Aficionados of the ‘Eurohorror’ film – which, for much of the time encompasses those made post 1960, and which frequently focus heavily on stylised gore – often forget that deep seated fear and unease can be brought about as much by suggested beauty as by the grotesque. Take for instance La Belle et la bête, the French filmmaker Jean Cocteau’s fantastical cinematic interpretation of the macabre fairytale Beauty and the Beast.
A once successful French merchant (Marcel André) now struggles to make ends meet, having lost most of his goods at sea. Leaving on yet another business trip the merchant asks his daughters what they’d like him to bring back for them.

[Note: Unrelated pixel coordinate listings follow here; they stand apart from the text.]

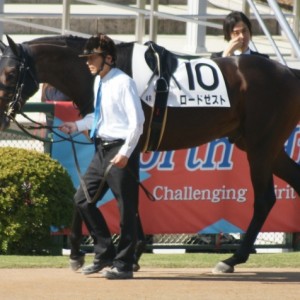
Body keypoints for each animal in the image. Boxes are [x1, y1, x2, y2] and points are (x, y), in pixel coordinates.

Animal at [0, 35, 300, 274]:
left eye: (11, 73)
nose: (2, 117)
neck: (103, 73)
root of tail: (288, 72)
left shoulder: (126, 146)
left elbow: (114, 197)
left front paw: (93, 255)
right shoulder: (120, 149)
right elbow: (103, 195)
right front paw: (125, 254)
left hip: (261, 147)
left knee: (264, 200)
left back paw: (231, 259)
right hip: (260, 146)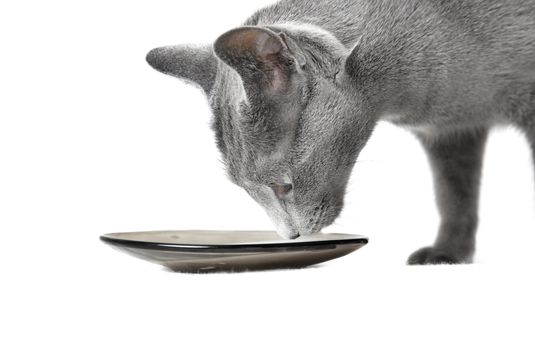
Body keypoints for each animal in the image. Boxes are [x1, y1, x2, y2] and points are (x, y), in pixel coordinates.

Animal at [144, 0, 535, 262]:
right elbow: (453, 193)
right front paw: (448, 253)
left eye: (283, 187)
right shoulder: (449, 134)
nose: (291, 236)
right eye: (244, 190)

His two elder ones – haughty and vain – demand expensive gifts, whilst Belle (Josette Day), his beautiful younger daughter, requests a simple rose as there are no longer any in their own garden. Returning home from his trip the merchant looses his way and finds himself in the grounds of a beautiful chateau in which grow the most entrancing roses, one of which he plucks for Belle. Suddenly, as if from nowhere, the chateau’s owner appears: a truly fearful beast (Jean Marais) who claims his roses mean more to him than life itself, he demands a terrible price from the merchant for his wicked transgression.

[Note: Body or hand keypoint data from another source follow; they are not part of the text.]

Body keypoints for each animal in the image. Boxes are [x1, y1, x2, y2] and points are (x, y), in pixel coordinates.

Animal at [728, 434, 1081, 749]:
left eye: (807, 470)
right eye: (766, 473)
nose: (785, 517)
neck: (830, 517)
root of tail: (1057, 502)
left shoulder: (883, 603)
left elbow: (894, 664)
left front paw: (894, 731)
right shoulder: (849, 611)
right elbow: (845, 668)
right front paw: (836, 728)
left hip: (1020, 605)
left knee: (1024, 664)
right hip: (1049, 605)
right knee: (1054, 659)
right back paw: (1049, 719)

Here is a film which, lacking in the trappings of violence usually associated with the horror genre, none-the-less stirs up an equally disturbing ambience for the viewer. Though it may be composed of a cavalcade of magical visuals, its most disturbing elements are to be found in Belle’s shallow and bitter family and friends: her vain, self obsessed sisters Adélaïde (Nane Germon) and Félicie (Mila Parély), feckless wastrel of a brother Ludovic (Michel Auclair), her weak, easily influenced father and scheming suitor Avenant (Marais). These are only emphasised when later juxtaposed with the Beast himself – his animal side, brought to life by amazingly realistic make-up, hidden beneath expensive and princely garb – whose true nature shows him as much less of a ‘monster’ than many of the film’s more outwardly normal characters.

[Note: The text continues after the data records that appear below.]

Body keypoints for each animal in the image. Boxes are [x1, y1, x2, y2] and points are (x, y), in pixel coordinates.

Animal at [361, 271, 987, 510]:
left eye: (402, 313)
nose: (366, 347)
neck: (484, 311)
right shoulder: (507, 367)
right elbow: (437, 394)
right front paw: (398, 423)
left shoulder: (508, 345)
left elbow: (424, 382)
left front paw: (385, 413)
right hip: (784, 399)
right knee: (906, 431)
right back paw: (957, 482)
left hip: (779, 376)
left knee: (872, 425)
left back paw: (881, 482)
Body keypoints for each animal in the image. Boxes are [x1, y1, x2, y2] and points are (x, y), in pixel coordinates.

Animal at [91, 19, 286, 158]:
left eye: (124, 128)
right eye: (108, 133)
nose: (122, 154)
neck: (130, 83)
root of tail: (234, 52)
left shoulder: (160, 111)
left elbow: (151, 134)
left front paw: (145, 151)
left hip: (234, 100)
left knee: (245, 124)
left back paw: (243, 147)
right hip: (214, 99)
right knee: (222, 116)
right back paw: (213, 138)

Save for the occasional scene which conjures moments of real shock – at one point the Beast, in a state of semi-undress having succumbed to the darker side of his nature, reminds you of Oliver Reed’s Leon in Hammer’s The Curse of the Werewolf (1961) – much of the horror in the film comes from the endless array of surreal settings and imagined environs in which its storyline plays out. From Belle’s father’s down-at-heel house which evokes the sense of the home of a once rich family now down-on-its-luck, to the mysterious, ornate chateau where the melancholic Beast idles his life away in decadent grandeur, everything about La Belle et la bête has the unmistakable and surreal touch of its mastermind, Jean Cocteau. Filmed on location, the manor-house of Rochecorbon in Touron doubled as Belle’s family home and captured perfectly the air of a rustic French idyll, whilst the heavily vegetated and statue littered grounds of Louis XVIII’s Chateau de Raray near Senlis were tailor-made for the rambling and ethereal environs of the Beast’s isolated abode.
It was inside this dreamlike lair however where Cocteau’s sense of the grotesque took over. Both Belle’s father on his initial visit to the chateau, where he finds himself after becoming lost in the surrounding woods during a late night journey, and later Belle herself when she becomes the houseguest of the Beast, are subjected to a display of bizarre and frightening visions – from doors which open of their own accord to disembodied hands that light the way down endless corridors and pour wine at tables which groan under the weight of lavish and sumptuous feasts. Equally the fact the chateau’s primary rooms appear to have no walls, but open into boundless dark voids or gardens which encroach at the edges of reality, simply adds to to the overall dreamlike feeling which pervades every aspect of the film.
An artist, writer and filmmaker, Cocteau was a man who revelled in immersing himself in every part of the moviemaking process – here he was not only director and writer but also voiced one of the lesser characters. His artistic and vivid imagination is given free rein in the imagining of the legendary French fairytale with at times wild and alarming results. On one occasion when Belle is given leave by the Beast to visit her ill father, one of her sisters attempts to steal a string of pearls Belle is wearing, only to have them transform into a vine-like rope in her hands. At another time when the Beast appears to Belle – having just succumb to his base instincts and killed an unseen animal offscreen – he begs her forgiveness, proffering outstretched paws around which the smoke of death swirls ominously.
The story may end well for Belle and the Beast, but not necessarily so for its other characters. Only Avenant’s fate is shown on screen whilst the Beast, now transformed into a handsome and courtly prince, reveals to Belle what the future holds for the other members of her family which, in keeping with the often dark conclusions of the original fairytales, may not be altogether happy. The viewer on-the-other-hand can relax in the knowledge that they have had the joy of experiencing the work of one of the true geniuses of the cinema of the fantastique.